* _THE PROBLEM_:
Please find every line in the entries below that contains the string "label" and copy each of those lines. Case counts.
══ EXTRACTED DATA
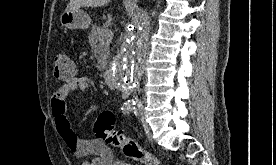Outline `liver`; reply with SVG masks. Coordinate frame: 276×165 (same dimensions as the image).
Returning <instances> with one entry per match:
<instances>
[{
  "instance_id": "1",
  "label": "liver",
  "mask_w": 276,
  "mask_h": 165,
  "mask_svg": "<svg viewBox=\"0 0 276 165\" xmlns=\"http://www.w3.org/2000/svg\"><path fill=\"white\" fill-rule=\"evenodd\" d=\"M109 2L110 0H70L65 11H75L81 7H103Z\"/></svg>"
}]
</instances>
════
══ EXTRACTED DATA
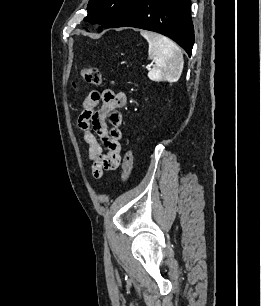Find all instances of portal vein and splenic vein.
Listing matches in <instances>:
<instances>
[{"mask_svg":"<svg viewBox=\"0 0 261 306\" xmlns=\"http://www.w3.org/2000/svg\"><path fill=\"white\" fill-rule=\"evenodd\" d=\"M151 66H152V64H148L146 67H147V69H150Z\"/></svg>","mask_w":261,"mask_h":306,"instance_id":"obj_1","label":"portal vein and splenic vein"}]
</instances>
════
══ EXTRACTED DATA
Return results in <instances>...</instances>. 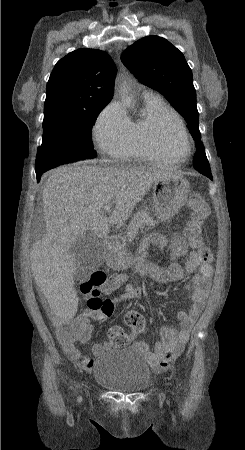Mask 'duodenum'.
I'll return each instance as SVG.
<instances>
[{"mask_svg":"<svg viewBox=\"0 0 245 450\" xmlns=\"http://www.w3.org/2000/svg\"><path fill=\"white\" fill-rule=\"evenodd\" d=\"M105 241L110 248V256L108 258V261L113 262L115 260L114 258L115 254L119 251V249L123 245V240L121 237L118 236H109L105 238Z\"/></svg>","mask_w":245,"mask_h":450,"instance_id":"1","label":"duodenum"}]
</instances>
════
* _FINISHED ANSWER_:
  "label": "liver",
[{"mask_svg":"<svg viewBox=\"0 0 261 306\" xmlns=\"http://www.w3.org/2000/svg\"><path fill=\"white\" fill-rule=\"evenodd\" d=\"M151 66H152V64H148L146 67H147V69H150Z\"/></svg>","mask_w":261,"mask_h":306,"instance_id":"obj_1","label":"portal vein and splenic vein"}]
[{"mask_svg":"<svg viewBox=\"0 0 245 450\" xmlns=\"http://www.w3.org/2000/svg\"><path fill=\"white\" fill-rule=\"evenodd\" d=\"M105 241L110 248V256L108 258V261L113 262L115 260L114 258L115 254L119 251V249L123 245V240L121 237L118 236H109L105 238Z\"/></svg>","mask_w":245,"mask_h":450,"instance_id":"1","label":"duodenum"}]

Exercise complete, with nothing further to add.